DOSTLARI ANLATIYOR:FETHİ GEMUHLUOĞLU

 Fethi Ağabeyi onun yakın çevresinden Sadettin Ökten, şöyle anlatır: “Fethi Bey, dünyaya bir başka pencereden bakıyor ve bu aleme bir başka iklimin esintilerini getiriyordu. Onları ancak serin ve hafif bir sonbahar rüzgarının hüznü gibi hissedebilirdiniz. Anlamanız, bilmeniz mümkün değildi. Sevdiği insanları görünce veya iyi haberlerini alınca şükrederdi. “İçim aydınlandı” derdi. Bir anda havada sevgi meltemi eserdi. Aslında onun içi hep aydınlıktı.,

aydınlanan çevresiydi. Çok sık tekrarlardı. “Birbirinize hayır dua ediniz, her duanın makbul olduğu bir vakit vardır, ola ki ona rastlar.”

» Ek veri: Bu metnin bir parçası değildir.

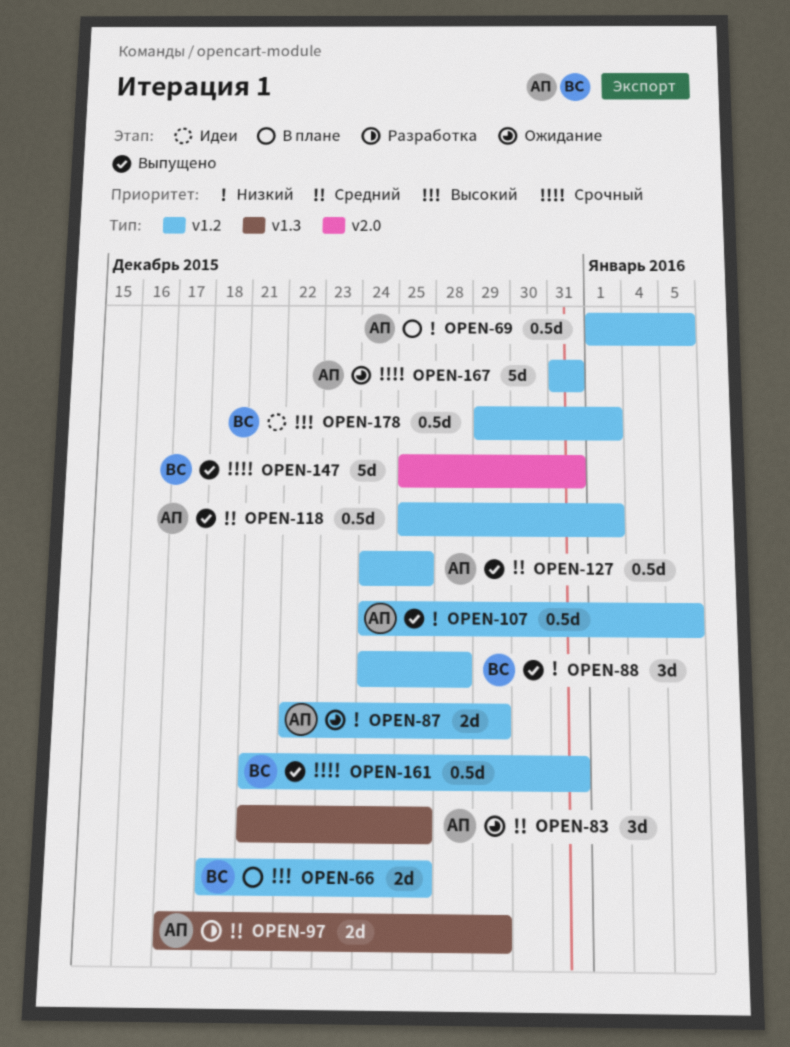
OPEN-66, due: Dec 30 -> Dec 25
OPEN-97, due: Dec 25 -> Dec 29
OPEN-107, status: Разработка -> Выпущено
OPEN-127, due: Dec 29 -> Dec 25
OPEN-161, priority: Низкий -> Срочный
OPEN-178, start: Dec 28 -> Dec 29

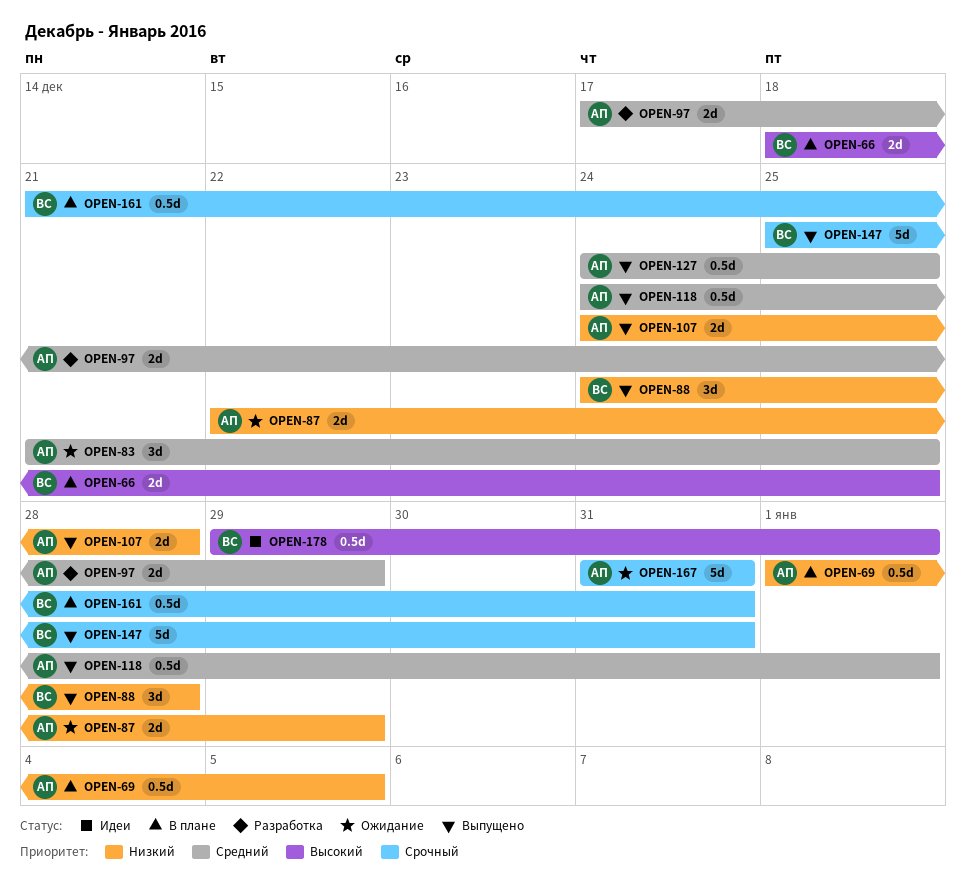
OPEN-107, estimate: 0.5d -> 2d
OPEN-107, due: Jan 5 -> Dec 28
OPEN-118, start: Dec 25 -> Dec 24
OPEN-161, status: Выпущено -> В плане

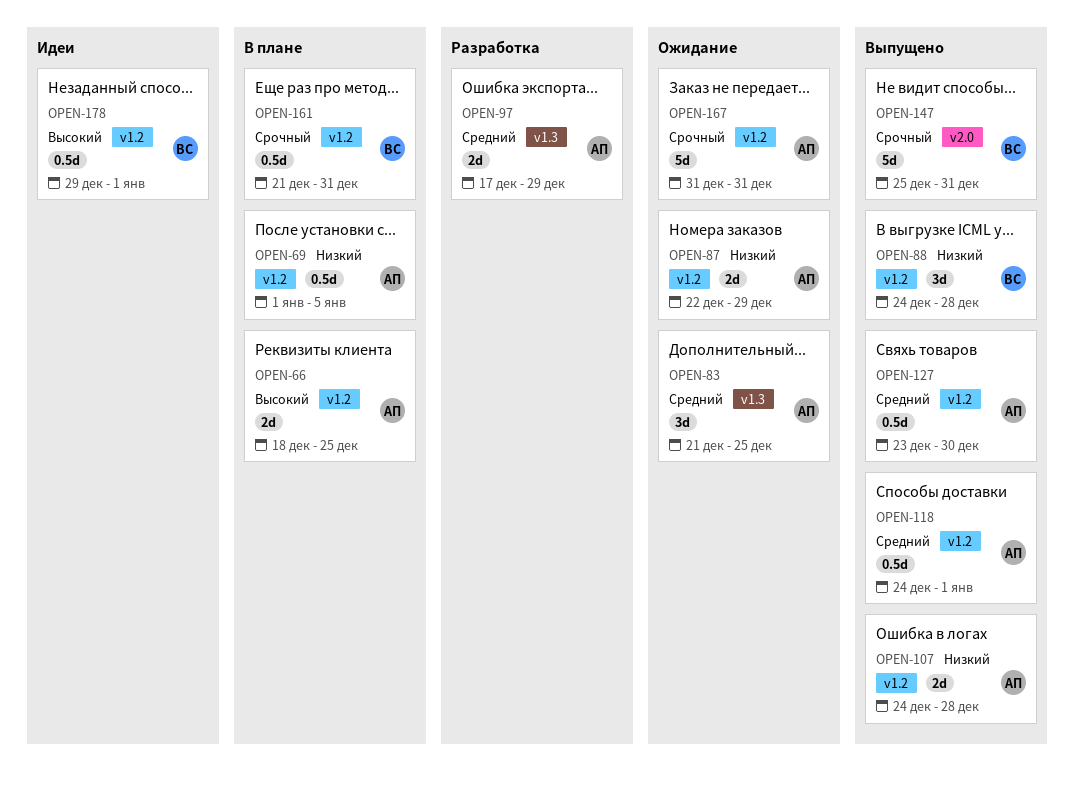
OPEN-66, owner: ВС -> АП
OPEN-127, start: Dec 24 -> Dec 23
OPEN-127, due: Dec 25 -> Dec 30

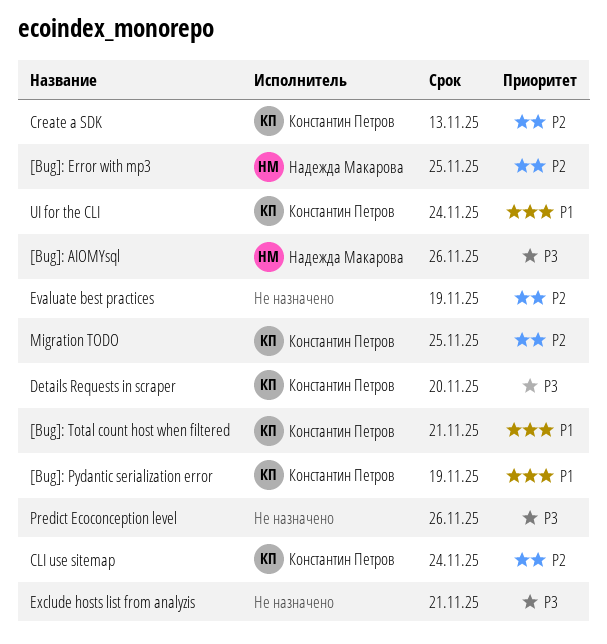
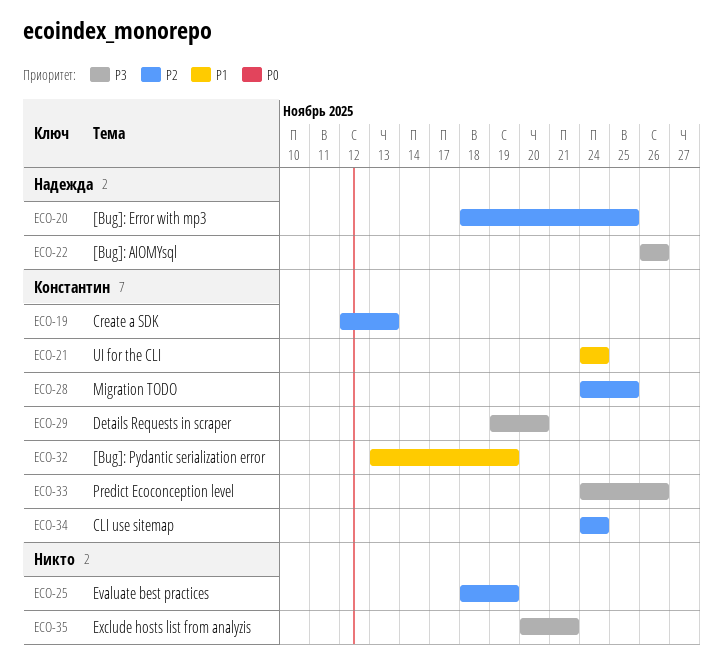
[Bug]: Total count host when filtered: present -> none
Predict Ecoconception level, owner: none -> Константин Петров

Annelere şöyle sesleniyordu. “Anneler çocuklarınıza yaramazlık yapıyorlardır diye kızmayınız, biraz sabırlı olunuz. Çocuklar yaramazlıklarını şimdi çocukken yapsınlar da yarın büyüdükleri zaman yapmasınlar, böylesi daha hayırlı değil mi? “Hoşlanmadığı hallere karşı sabırla mücadele eder, ama bunların bir kader olduğunu bilir, etrafının maneviyatı bozulmasın ümitsizliğe düşülmesin diye söylemezdi. Her şeyi O bilir, O takdir eder, biz makam-ı hayretteyiz, ancak teslim oluruz,” derdi. “Bu mahzun millet”, tabirini çok sık kullanırdı. Aslında mahzun olan hep kendisiydi. İç alemine akıttığı göz yaşlarıyla hüzün onun terk kabul etmez dostuydu.

Sözü Fethi Bey’e rahmet niyazlarıyla yine onun çok sık tekrarladığı bir cümleyi yadederek bağlayalım. “Kendi kendinize sebepsiz yere hüzünlendiğiniz anlarda biliniz ki, Allah’a yaklaşmışsınızdır.” Bir keresinde okuduğu kalınca bir kitaptan başını kaldırarak, “Bir dakika çocuklar, dinleyin, dedi. Tasavvuf şiiri üzerine yazılmış bir makaleden pasajlar ve örnek olarak da bir şiir okudu. Sesi buğulu ve duygularla yüklüydü…

Zahid bize tan eyleme Hakk ismin okur dilimiz,

Sakın efsane söyleme Hazrete varır yolumuz.

Muhyi sana olan himmet, aşık isen cana minnet,

Elif Allah mim Muhammed kisvemizdedir dalımız.